**WHAT YOU ARE ASKED TO DO**
Filter the entries that follow, copying every line in which the word "counterstained" appears.
^^^^^^^^^^^^^^^^
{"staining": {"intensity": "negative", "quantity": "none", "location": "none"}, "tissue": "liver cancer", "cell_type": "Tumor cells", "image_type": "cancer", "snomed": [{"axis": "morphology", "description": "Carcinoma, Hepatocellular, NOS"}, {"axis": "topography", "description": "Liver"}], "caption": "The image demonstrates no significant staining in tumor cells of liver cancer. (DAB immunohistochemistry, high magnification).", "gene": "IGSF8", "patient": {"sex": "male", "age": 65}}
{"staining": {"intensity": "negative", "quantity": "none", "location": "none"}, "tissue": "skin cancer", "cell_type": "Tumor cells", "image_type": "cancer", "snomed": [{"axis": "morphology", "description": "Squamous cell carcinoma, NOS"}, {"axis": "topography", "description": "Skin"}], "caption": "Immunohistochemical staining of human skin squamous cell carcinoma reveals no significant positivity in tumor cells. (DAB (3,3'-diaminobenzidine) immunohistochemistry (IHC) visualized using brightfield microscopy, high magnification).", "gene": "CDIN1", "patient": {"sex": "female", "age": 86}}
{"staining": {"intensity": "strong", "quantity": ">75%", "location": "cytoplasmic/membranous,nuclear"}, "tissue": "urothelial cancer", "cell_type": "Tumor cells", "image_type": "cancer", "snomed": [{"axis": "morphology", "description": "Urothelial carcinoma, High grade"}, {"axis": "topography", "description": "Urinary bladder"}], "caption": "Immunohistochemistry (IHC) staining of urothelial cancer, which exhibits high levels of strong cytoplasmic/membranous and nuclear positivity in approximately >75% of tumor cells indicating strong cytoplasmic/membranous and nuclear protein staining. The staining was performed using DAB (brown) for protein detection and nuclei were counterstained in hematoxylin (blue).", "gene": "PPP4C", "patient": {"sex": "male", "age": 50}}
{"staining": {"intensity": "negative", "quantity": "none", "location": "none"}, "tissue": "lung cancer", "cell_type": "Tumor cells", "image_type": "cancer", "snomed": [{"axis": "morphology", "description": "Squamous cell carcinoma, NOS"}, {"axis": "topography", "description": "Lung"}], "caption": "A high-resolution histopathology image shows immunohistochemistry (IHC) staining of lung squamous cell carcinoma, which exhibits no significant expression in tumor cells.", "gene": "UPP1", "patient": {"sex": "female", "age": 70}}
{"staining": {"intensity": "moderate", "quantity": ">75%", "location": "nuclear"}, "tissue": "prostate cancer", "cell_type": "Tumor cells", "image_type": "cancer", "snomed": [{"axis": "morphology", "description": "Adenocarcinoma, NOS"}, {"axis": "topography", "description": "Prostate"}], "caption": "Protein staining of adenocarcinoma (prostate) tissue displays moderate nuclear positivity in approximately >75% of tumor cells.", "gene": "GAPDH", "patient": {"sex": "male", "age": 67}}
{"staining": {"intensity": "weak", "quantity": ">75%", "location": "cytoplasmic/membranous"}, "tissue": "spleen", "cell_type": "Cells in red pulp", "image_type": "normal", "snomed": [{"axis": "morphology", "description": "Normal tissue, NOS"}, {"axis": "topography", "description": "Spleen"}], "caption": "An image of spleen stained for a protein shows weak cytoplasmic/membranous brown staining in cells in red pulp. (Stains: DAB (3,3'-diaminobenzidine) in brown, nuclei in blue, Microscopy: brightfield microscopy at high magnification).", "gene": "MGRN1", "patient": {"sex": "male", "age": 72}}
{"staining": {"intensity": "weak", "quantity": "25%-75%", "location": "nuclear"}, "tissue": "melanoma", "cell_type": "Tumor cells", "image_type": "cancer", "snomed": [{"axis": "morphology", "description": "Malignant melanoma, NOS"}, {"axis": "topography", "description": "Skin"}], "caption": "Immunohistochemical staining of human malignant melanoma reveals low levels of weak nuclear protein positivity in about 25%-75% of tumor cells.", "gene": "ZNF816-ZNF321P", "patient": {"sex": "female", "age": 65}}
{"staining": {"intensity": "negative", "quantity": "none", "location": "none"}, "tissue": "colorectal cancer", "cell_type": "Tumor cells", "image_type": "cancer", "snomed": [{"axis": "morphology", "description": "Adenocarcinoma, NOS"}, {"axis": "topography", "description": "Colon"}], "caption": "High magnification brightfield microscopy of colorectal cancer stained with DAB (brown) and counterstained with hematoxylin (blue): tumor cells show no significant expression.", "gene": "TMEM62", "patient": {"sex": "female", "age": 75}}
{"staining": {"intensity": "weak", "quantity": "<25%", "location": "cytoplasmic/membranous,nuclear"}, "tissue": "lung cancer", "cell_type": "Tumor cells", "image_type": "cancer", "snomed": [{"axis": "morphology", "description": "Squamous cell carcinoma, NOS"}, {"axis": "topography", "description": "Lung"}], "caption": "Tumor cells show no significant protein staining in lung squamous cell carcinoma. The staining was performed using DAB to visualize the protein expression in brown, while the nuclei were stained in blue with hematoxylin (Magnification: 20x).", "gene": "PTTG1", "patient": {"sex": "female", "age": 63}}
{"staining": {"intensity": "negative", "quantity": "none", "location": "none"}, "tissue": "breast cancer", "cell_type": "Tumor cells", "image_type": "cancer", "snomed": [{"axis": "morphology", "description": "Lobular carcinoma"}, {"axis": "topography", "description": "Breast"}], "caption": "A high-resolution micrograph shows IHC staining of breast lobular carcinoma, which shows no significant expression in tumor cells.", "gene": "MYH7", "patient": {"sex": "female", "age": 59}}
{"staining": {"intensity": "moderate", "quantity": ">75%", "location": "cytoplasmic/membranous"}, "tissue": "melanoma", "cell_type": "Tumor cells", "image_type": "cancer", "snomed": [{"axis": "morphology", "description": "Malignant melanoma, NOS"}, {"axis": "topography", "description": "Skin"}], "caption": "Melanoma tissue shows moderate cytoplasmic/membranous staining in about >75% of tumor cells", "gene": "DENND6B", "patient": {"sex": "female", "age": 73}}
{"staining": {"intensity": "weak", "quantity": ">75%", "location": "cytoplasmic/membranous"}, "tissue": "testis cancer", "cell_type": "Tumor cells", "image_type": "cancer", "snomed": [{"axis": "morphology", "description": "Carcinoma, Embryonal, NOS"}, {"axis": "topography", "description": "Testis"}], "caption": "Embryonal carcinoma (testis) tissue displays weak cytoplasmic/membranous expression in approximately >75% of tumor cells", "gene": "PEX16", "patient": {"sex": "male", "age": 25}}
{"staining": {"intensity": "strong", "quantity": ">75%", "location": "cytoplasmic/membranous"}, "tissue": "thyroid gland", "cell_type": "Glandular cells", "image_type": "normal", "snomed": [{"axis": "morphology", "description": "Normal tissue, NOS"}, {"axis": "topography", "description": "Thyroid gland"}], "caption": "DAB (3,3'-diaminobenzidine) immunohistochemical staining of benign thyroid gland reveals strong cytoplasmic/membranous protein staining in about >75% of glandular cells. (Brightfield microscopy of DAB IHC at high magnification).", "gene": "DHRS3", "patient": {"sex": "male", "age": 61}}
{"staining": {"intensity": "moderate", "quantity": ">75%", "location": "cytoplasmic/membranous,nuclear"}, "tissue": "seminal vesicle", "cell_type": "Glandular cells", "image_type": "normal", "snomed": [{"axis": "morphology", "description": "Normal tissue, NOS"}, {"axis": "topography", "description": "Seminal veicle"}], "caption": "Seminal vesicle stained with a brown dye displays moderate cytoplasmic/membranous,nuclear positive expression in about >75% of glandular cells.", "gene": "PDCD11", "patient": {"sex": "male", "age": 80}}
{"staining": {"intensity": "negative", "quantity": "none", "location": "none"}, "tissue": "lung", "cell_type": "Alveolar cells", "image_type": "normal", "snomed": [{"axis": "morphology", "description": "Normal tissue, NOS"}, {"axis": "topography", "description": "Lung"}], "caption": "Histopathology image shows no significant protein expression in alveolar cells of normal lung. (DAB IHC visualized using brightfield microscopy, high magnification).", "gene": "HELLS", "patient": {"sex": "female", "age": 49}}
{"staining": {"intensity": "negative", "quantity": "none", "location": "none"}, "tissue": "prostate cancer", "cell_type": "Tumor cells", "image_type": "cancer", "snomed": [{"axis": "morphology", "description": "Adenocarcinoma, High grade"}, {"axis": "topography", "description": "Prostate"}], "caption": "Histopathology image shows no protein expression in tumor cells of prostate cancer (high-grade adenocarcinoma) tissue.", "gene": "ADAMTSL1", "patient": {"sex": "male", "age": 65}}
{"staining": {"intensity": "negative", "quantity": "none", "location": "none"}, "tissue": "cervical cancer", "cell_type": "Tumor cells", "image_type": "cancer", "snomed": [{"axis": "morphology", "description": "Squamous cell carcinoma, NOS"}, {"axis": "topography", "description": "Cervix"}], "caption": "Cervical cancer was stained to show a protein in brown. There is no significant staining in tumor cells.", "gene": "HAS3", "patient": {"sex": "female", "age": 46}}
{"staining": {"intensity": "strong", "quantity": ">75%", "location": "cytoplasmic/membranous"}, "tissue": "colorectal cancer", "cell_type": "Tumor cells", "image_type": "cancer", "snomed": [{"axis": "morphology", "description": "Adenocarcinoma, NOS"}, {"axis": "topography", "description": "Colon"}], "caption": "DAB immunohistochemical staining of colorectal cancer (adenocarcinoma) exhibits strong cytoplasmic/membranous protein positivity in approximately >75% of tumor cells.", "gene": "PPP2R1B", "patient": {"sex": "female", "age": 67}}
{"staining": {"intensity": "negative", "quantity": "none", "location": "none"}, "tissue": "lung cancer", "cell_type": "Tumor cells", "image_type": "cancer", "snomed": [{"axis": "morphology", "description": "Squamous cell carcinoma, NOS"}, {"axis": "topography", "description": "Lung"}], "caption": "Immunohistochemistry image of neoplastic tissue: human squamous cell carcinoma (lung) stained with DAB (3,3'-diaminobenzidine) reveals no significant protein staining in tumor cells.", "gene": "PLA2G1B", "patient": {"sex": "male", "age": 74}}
^^^^^^^^^^^^^^^^
**ANSWER SPACE**
{"staining": {"intensity": "strong", "quantity": ">75%", "location": "cytoplasmic/membranous,nuclear"}, "tissue": "urothelial cancer", "cell_type": "Tumor cells", "image_type": "cancer", "snomed": [{"axis": "morphology", "description": "Urothelial carcinoma, High grade"}, {"axis": "topography", "description": "Urinary bladder"}], "caption": "Immunohistochemistry (IHC) staining of urothelial cancer, which exhibits high levels of strong cytoplasmic/membranous and nuclear positivity in approximately >75% of tumor cells indicating strong cytoplasmic/membranous and nuclear protein staining. The staining was performed using DAB (brown) for protein detection and nuclei were counterstained in hematoxylin (blue).", "gene": "PPP4C", "patient": {"sex": "male", "age": 50}}
{"staining": {"intensity": "negative", "quantity": "none", "location": "none"}, "tissue": "colorectal cancer", "cell_type": "Tumor cells", "image_type": "cancer", "snomed": [{"axis": "morphology", "description": "Adenocarcinoma, NOS"}, {"axis": "topography", "description": "Colon"}], "caption": "High magnification brightfield microscopy of colorectal cancer stained with DAB (brown) and counterstained with hematoxylin (blue): tumor cells show no significant expression.", "gene": "TMEM62", "patient": {"sex": "female", "age": 75}}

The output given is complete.